§ **TASKS AND EXERCISES**
[1] In the passage about the book Ungifted, through which grade was Kaufman labeled a special-education student?
[2] Using the passage about the book Ungifted, decide whether each statement agrees with it, answering yes or no and quoting the words that settle it: (a) Kaufman is a cognitive psychologist at New York University. (b) The book is mainly a story about peer bullying. (c) Kaufman had to repeat fourth grade.
[3] Pick up the passage about the book Ungifted after its last sentence and keep writing it.

§ **READING TEXT**
Anyone with lingering questions from childhood may just find the answers in Ungifted: Intelligence Redefined (2013), Scott Barry Kaufman’s first book. Kaufman, a cognitive psychologist at New York University, begins with a memory of being bullied in the boy’s bathroom at school for having to repeat third grade.
While this book isn’t a tale about peer bullying, it is born out of another form of bullying—having someone impose his or her view of you on you and not letting you be yourself. Through ninth grade, Kaufman was designated as a special-education student despite his firm belief that he wasn’t as mentally handicapped as IQ tests told him he was.
“I was different,” Kaufman writes. “In every way, and at every turn, I seemed out of sync with my peers. I was living in my own head, and consequently people treated me like I was disabled.”
In their purest form, IQ tests are meant to determine a person’s cognitive strengths and weaknesses. But, as Kaufman points out throughout Ungifted—and as the inverse of an old saying goes—your greatest weakness can also be your greatest strength.

§ **DATA SHOWN**

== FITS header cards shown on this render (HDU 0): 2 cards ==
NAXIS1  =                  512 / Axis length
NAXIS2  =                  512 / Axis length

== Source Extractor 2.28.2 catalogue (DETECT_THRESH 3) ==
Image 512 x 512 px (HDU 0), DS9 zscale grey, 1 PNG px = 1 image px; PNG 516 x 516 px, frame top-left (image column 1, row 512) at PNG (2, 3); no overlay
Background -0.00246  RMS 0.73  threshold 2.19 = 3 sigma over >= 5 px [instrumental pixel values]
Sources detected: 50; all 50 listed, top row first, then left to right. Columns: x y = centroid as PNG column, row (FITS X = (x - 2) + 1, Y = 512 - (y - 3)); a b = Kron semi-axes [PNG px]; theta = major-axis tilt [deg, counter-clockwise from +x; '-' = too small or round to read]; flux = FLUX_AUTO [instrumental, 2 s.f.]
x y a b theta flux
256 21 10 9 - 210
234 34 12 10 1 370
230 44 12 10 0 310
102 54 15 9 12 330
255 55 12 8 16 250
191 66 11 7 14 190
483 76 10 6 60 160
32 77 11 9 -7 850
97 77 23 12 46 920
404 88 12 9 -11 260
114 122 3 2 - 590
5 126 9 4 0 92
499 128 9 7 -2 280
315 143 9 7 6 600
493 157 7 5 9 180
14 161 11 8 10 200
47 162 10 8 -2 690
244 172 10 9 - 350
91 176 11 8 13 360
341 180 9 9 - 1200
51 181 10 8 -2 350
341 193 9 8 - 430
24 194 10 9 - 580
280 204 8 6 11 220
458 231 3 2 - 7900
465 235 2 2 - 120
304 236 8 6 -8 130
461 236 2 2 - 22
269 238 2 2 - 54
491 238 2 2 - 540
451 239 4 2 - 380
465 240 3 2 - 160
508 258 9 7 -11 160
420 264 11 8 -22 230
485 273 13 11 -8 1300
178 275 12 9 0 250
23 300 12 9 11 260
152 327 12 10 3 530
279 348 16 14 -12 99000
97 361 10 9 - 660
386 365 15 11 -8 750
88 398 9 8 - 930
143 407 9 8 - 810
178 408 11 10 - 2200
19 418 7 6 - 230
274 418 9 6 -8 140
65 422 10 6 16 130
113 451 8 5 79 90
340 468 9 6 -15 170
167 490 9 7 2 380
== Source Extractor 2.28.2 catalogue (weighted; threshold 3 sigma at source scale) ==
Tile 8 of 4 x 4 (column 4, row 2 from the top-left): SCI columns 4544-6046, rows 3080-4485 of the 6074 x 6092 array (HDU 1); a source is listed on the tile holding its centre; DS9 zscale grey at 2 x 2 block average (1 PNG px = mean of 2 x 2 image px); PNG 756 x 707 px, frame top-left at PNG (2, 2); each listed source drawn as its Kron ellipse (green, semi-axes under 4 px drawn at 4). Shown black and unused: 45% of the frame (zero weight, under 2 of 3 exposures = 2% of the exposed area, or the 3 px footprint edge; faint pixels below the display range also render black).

§ **TASK ANSWERS**
[1] Through ninth grade.

[2]
(a) Yes: "Kaufman, a cognitive psychologist at New York University"
(b) No: "While this book isn’t a tale about peer bullying"
(c) No: "for having to repeat third grade"

[3]
Kaufman details the modern history of intelligence testing, dating back to the early 1900s in France. The French government wanted to identify and weed out the mentally “retarded” from mainstream education. By 1905, Alfred Binet—godfather of the modern-day IQ test—had devised an intelligence scale, which was revised multiple times in subsequent years, to determine whether a child had a certain amount of intellectual capacity at that present moment in time.
The problem was that the tests were—and often still are—used to determine a child’s future.
Kaufman writes that in an “era … obsessed with abnormal behavior,” Binet—a self-taught individual, in part because he was a social misfit—came up with a test because he was “fascinated by individual differences,” not because he believed some children had more potential than others.
Like Binet, Kaufman is interested in exploring how—and why—people differ. He wants to see people celebrated for their differences, not cast aside or labeled simply because they don’t fit neatly into one of society’s more manageable categories.
What Kaufman wants us to understand is that IQ, in the traditional way we think about it, provides an incomplete picture of a person’s intelligence. After all, IQ tests don’t measure absolute intelligence, and intelligence isn’t fixed—and yet IQ tests (in the form of the SAT and other standardized tests) are still widely used to predict future academic and professional success.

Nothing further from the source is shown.